Starting in two weeks, air traffic control towers will go dark at nearly 150 small airports around the country. Among those affected here – Timmerman Field on Milwaukee’s northwest side and the Waukesha County Airport. The Federal Aviation Administration says the closures are part of the forced federal spending cuts known as sequestration.

Milwaukee County Supervisor Michael Mayo says he worries about the safety of people living near Timmerman Field. It accommodates more than 30,000 takeoffs and landings a year, with planes routinely flying over residential neighborhoods.
“You have student pilots at that airport, you have some pilots who really (don’t) understand the area when they come into that airport, so you need someone to guide them into there. And that’s the concern because you have a very dense population over there and people think it should be safety first versus trying to save a couple dollars,” Mayo says.

Mayo and fellow supervisors wrote to Wisconsin’s Congressional delegation, urging members to reconsider the tower closings.
Timmerman is what’s called a “general aviation” airport, meaning it caters to public users, such as amateur pilots and corporate jets. Right now, tower operators assist those planes with takeoffs and landings. When the tower closes, pilots will have to communicate directly with each other to coordinate who uses the runway.
Dan Gerard is a flight instructor at Timmerman. He says most small airports don’t have control towers, so pilots learn to fly with and without that extra layer of safety.

“You know the control tower will say, ‘There’s an airplane at 2 o’clock about 500 feet above you, less than a mile away,’ and that helps pilots know exactly where to look to spot that airplane and without the control tower telling pilots where to look, it’s not as easy for pilots to spot other aircraft,” Gerard says.
Gerard says towers also streamline traffic flow, thus minimizing flights over surrounding neighborhoods.
“That’s definitely going to go away when the tower closes. The procedures are gonna change. Pilots are going to have to circle the airport more to get in line to land, whereas with the tower open, the tower can kind of manage that and control the arrivals and departures a little bit better,” Gerard says.
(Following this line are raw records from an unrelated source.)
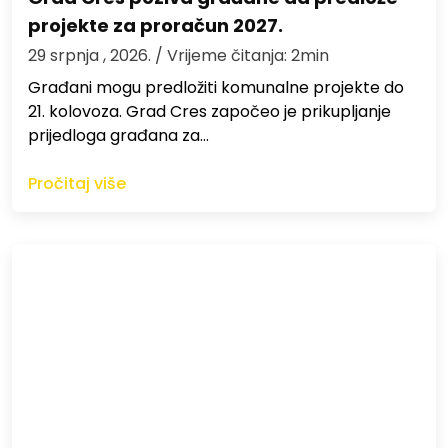
projekte za proračun 2027.
29 srpnja , 2026.
/ Vrijeme čitanja: 2min
Građani mogu predložiti komunalne projekte do
21. kolovoza. Grad Cres započeo je prikupljanje
prijedloga građana za…
Pročitaj više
The closures could have an even bigger impact at the Waukesha County Airport. It handles 57,000 takeoffs and landings a year, making it the busiest general aviation airport in Wisconsin.
Director Kurt Stanich says the Waukesha airfield serves plenty of corporate clients.
“For instance, Menards will come in and out every day. They fly from Eau Claire, down to Waukesha and then I believe, to Illinois and Indiana in the morning and they drop off their middle managers, the people who are running stores and things like that, to go in and do work in the area, and then at night, they’ll do the exact opposite trip,” Stanich says.

Stanich says so far, no companies have said they’ll stop using Waukesha County when its control tower closes. However, jets consider the risks.
“They have a program basically where they evaluate the risks of a flight and they assign everything a point value and so if there’s not a tower, that increases the risk portion of their decision and if it gets to so many points, they’ll decide whether or not to actually land there or not,” Stanich says.
Stanich says companies could choose instead, to fly to General Mitchell in Milwaukee or to Madison’s airport.
The Waukesha County Airport and Timmerman Field plan to remain open during the tower shutdown. The FAA says it will begin shuttering them on April 7.

Dan Gerard, the flight instructor at Timmerman, says once the exact dates are known, he’ll schedule safety seminars to inform pilots of the new procedures.